» **WHAT YOU WILL DO**: Gather all lines from the material that contain "FIELD".

[GIVEN RECORDS — start]

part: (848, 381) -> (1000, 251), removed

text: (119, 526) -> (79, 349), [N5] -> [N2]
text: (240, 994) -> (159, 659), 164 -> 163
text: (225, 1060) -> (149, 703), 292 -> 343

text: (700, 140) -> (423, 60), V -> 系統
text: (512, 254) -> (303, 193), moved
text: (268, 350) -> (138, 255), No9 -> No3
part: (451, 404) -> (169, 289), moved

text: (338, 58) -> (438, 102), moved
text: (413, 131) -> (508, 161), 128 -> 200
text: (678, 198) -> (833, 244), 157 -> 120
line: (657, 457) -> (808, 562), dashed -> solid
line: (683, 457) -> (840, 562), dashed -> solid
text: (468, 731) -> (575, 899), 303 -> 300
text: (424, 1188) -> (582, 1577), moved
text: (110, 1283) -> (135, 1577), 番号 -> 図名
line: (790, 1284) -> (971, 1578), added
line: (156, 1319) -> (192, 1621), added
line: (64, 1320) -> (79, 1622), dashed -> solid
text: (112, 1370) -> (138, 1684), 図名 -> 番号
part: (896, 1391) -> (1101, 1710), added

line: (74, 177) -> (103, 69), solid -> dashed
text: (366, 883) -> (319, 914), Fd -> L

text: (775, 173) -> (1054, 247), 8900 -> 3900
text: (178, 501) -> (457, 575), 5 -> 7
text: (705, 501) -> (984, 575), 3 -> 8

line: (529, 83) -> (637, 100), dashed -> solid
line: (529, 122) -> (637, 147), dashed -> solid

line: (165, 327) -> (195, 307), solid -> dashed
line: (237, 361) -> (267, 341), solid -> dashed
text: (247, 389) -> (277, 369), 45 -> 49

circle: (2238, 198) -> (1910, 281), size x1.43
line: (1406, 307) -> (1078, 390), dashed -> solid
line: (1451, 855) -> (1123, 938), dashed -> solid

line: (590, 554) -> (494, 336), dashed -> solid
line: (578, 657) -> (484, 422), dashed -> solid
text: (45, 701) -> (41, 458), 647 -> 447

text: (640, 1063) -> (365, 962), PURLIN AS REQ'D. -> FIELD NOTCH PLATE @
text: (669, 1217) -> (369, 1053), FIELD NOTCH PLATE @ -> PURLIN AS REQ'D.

[GIVEN RECORDS — finish]

» **OUTPUT FOR THIS TASK**:
text: (640, 1063) -> (365, 962), PURLIN AS REQ'D. -> FIELD NOTCH PLATE @
text: (669, 1217) -> (369, 1053), FIELD NOTCH PLATE @ -> PURLIN AS REQ'D.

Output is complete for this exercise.